27 de noviembre de 2009

Lula: que los "gringos" ayuden al Amazonas

Redacción
BBC Mundo

El presidente de Brasil, Luiz Inácio Lula da Silva, exigió que las naciones industrializadas paguen a los países de la cuenca amazónica para prevenir la deforestación.

Durante la cumbre de países amazónicos que se realiza en Manaos, el presidente Lula utilizó el apelativo de "gringo" para referirse no solo a los estadounidenses sino a todos los extranjeros de países ricos.

"Que ningún gringo (extranjero) nos pida que permitamos que un amazónico se muera de hambre bajo un árbol", declaró Lula en un discurso emitido antes de la reunión.

"Queremos conservar (la selva), pero (otos países) tendrán que pagar por esa conservación".

La reunión sucede poco antes de la crucial cumbre global sobre el cambio climático en Copenhague, Dinamarca.

Lula da Silva presidió la cumbre que incluyó delegados de Bolivia, Colombia, Ecuador, Guyana, Perú, Venezuela y Surinam, con la asistencia del presidente de Francia Nicolás Sarkozy en representación de la Guayana Francesa.

Lula y Sarkozy coincidieron en que los países industrializados deberían asistir a los más pobres a combatir el cambio climático.

"Los pobres necesitan ser apoyados sin que ningún país entregue su soberanía", manifestó el presidente Lula.

Sin propuestas concretas

El enviado de la BBC a Manaos, Pablo Cabral, informa que los asistentes a la cumbre intentan formular una postura conjunta de los países de la Amazonía y Francia para ser presentada en Copenhague.


El comunicado común acordado en Brasil establece principios generales, mas no propuestas nuevas o concretas, comenta el corresponsal de la BBC.

Cabral añade que la mayoría de los presidentes invitados a la cumbre no asistieron a Manaos, aunque enviaron ministros y embajadores para sellar el acuerdo.

Brasil propuso combatir la deforestación de selva amazónica con el apoyo financiero de los países ricos.

En la Declaración de Manaos, los países amazónicos apoyan la meta establecida por la ONU de una reducción global de 40% de las emisiones de gases que producen el efecto invernadero para 2020.

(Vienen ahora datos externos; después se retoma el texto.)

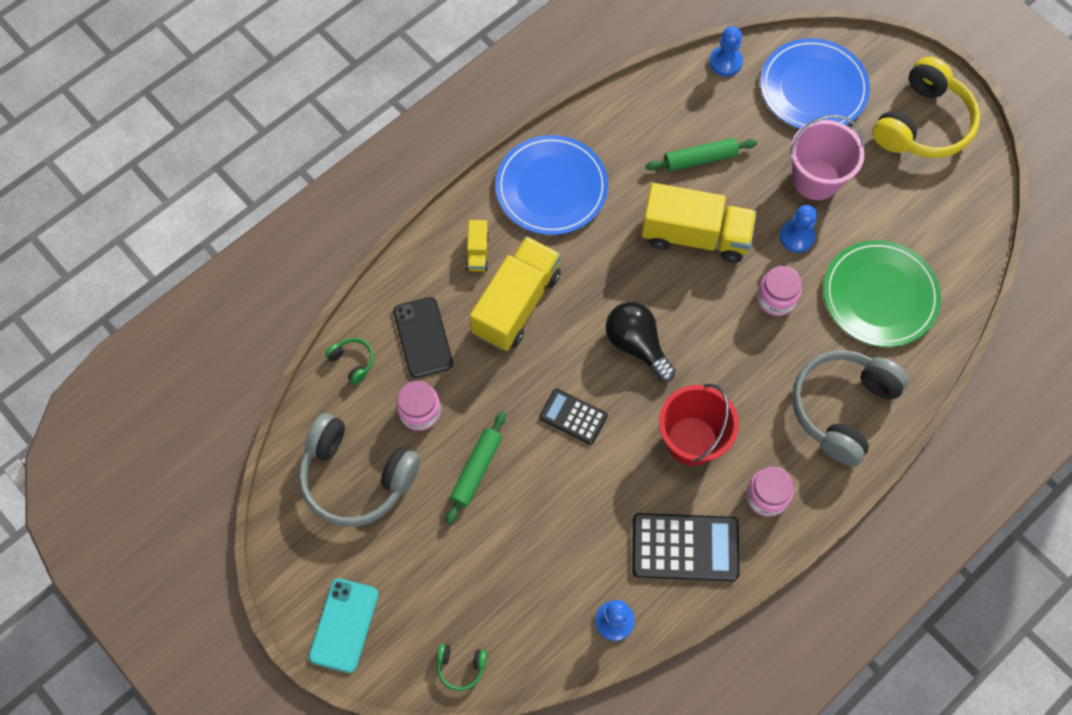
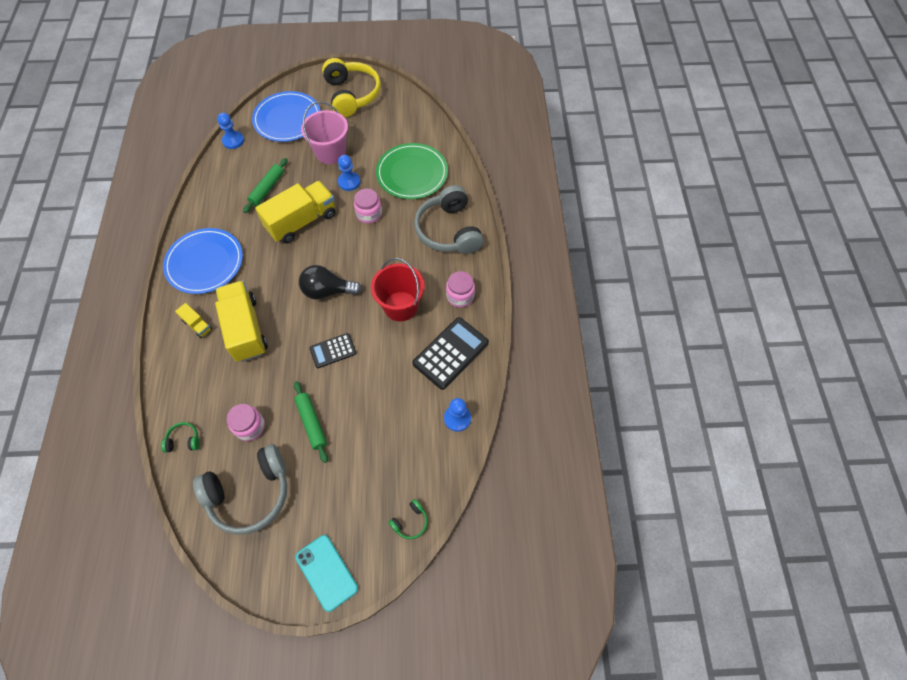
camera: 50 degrees left, 5 degrees down
black phone [393,297,453,378] -> none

Durante la cumbre, el gobierno brasileño hizo una presentación de sus esfuerzos por reducir la destrucción del Amazonas como una parte clave de su estrategia para combatir el cambio climático.

A comienzos de este mes, Brasil afirmó que la tasa de deforestación de la selva había caído 45%, la más baja desde que se inició el monitoreo hace 21 años.

Señaló que poco más de 7.000 kilómetros cuadrados fueron destruidos entre julio de 2008 y agosto de 2009.

El grupo ambientalista Greenpeace recibió con beneplácito las recientes cifras pero insiste en que todavía hay demasiada destrucción de la selva.